Aufgabe 1 ::
Nenne alle Songtitel, die im Lesetext über das Album erwähnt werden.
Aufgabe 2 ::
Führe den Lesetext über die Songs des Albums nach seinem letzten Satz fort.

Lesetext ::
Es sind vor allem poppige Wohlfühl-Titel, die ein souliges Feeling verbreiten. Ausflüge in Richtung Rock bleiben die Ausnahme. Um sp größer ist der Spaß, wenn sich dann der Rock’n’Roll von „Sacred Songs“ in die Tracklist schummelt. Auf der zweiten Disc sticht der Funk von „Fools Rush In“ aus den Popsongs heraus und das groovige „I’m In A Philly Mood“ kommt sehr smart um die Ecke.

Material ::
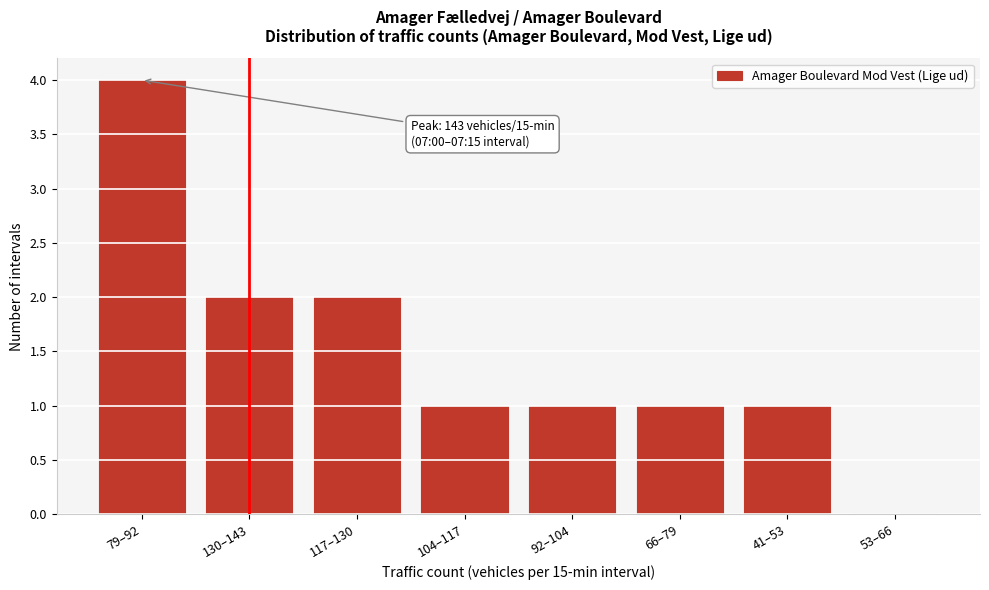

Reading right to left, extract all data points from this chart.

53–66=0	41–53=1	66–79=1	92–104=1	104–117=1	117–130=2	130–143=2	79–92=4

Antwort 1 ::
„Sacred Songs“, „Fools Rush In“, „I’m In A Philly Mood“

Antwort 2 ::
Zum Ende hin gibt es dann eine Reihe von Liveversionen aus besagter Web-Reihe, die den Release gekonnt abrunden. „Ich habe diese Zusammenstellung von Songs aus meinen Solo-Alben gewählt, weil sie für mich bestimmte Phasen meiner Karriere komprimiert darstellen,“ erzählt Hall. „Sie zeigt auch wie vielfältig die Ergebnisse der Zusammenarbeit mit Künstlern wie Robert Fripp oder Dave Stewart sind.“
Alles in allem ist die Zusammenstellung sehr gelungen und zeigt, wozu Daryl Hall (der bürgerlich Daryl Franklin Hohl heißt) abseits der bekannten Hall & Oates-Pfade fähig ist. Eine bemerkenswerte Retrospektive eines einzigartigen Künstlers!